The scenario painted above presupposes that by now, the administration ought to have set in motion modalities for the establishment of massive mechanized farms in all the 36 states and Abuja to mop the country’s vast reservoir of revenue-yielding agricultural potentials. By now, the administration should have pinpointed catchment locations with comparative advantages in the ownership and or production of these vast and priceless agricultural potentials in order to effectively harness them. 

Pinpointing their locations would mean that the administration would be able to locate and localize related industries for processing the products for their value additions. Indeed, I expect that in talking about viable, short term and cheap mass transit system, or even the non-sustainable monetary grants, the federal government would also create rooms for the more sustainable long term economic revitalization plans. That is what Nigerians need more than anything else. And I do not think Nigerians need binoculars to see what's going on in, particularly the agricultural sector, for instance. 

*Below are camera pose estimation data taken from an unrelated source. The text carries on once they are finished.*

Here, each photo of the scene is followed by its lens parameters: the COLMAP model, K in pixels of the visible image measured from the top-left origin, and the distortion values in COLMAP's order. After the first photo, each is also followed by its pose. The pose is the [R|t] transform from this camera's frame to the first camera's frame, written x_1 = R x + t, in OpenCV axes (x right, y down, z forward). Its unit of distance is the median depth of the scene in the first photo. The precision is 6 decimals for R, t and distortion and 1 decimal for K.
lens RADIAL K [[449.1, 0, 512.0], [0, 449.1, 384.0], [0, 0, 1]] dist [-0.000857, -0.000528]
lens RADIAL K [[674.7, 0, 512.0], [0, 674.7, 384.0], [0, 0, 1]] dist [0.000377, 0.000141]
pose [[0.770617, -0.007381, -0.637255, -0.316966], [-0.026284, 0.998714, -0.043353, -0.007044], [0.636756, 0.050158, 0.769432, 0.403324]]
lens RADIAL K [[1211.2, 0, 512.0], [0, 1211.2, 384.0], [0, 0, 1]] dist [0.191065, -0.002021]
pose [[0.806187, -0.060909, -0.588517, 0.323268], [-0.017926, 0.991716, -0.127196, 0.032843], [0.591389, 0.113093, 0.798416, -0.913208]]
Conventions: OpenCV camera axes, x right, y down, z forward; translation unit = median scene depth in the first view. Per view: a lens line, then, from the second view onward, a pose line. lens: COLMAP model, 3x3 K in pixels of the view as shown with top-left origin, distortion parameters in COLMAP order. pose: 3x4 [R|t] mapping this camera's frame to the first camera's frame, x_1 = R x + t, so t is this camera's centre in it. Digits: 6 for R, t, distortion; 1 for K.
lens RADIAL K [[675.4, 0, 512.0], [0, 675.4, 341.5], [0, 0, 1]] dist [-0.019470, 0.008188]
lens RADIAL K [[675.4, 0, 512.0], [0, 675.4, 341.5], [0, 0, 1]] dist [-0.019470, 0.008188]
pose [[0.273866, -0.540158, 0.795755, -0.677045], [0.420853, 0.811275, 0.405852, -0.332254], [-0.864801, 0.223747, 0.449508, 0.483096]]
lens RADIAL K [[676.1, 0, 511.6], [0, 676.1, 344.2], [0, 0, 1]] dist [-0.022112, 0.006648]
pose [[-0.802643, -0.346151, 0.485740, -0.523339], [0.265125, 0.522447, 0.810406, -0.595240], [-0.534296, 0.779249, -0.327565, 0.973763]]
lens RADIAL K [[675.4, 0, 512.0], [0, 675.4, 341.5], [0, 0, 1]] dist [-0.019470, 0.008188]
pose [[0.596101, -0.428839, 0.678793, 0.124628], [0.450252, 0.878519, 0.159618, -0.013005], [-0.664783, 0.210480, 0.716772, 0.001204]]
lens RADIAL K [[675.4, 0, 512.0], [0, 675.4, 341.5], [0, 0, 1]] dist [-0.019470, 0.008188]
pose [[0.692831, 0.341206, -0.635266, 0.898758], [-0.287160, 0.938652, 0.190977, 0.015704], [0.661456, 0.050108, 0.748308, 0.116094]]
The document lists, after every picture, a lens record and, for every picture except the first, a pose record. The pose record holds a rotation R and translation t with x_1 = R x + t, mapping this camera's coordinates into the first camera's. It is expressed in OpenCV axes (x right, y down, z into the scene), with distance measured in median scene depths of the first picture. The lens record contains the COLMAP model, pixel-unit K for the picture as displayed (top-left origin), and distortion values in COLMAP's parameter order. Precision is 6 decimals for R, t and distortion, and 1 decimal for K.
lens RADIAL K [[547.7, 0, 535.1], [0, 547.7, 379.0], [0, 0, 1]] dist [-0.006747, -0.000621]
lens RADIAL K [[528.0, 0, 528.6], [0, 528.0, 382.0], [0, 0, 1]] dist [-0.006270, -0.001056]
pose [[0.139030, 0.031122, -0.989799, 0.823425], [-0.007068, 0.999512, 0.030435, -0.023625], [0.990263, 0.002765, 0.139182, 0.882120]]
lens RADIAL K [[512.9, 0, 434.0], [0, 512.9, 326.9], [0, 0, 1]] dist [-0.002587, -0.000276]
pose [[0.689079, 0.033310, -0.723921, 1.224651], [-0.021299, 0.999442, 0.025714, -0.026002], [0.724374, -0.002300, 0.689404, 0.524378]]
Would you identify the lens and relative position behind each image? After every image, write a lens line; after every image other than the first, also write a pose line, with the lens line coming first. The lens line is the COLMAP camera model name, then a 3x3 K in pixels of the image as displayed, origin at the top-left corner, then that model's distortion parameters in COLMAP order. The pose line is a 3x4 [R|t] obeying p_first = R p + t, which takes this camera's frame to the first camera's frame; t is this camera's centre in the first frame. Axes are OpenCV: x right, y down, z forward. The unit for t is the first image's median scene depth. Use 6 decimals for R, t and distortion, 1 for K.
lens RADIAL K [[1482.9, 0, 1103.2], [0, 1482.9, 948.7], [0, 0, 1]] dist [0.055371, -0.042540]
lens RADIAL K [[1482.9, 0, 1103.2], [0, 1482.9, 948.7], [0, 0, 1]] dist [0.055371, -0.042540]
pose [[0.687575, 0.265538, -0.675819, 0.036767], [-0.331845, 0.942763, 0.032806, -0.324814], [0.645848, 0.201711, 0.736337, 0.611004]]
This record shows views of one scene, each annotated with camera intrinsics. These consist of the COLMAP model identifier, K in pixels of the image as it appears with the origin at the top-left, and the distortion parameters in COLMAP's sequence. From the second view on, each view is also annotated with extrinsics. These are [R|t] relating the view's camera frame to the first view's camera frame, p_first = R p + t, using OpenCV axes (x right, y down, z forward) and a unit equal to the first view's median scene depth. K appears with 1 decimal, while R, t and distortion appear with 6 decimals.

The administration promised to release about N5bn to each of the 36 states and Abuja as palliative funds. Information has it that in addition to releasing N2bn of the said funds, it released strategic grains to them as part of the palliatives. That is, in addition to more financial windfalls the states have received from federation allocations, over N1tn, since the disappearance(?) of subsidy.

Meanwhile, reports have it that some of the states have politicized the distribution of the palliatives just as they are wont to do with the funds by misappropriating them. At the end of the day, the real Nigerians in need of the palliatives will not get it. Is it not possible for the federal government to go the extra mile of acquiring arable lands across the country, preparing and allocating same to willing Nigerians, including my humble self, as farms, to be paid for from sales of proceeds marketed at government established marketing boards? I am certain the process will ensure that the administration recoup its investment on the long term, the same way it will score high points in job creation. Is that the job of a rocket scientist? 

Very soon, a year would have passed since the administration came into office. That's enough time to start the production and harvest of cassava, maize, beans or even rice. Within that same period, the monthly palliatives, including the new N25, 000 raise for federal public workers would have ended without yielding anything positive other than shift the evil day. Can't our policy makers wake up for once?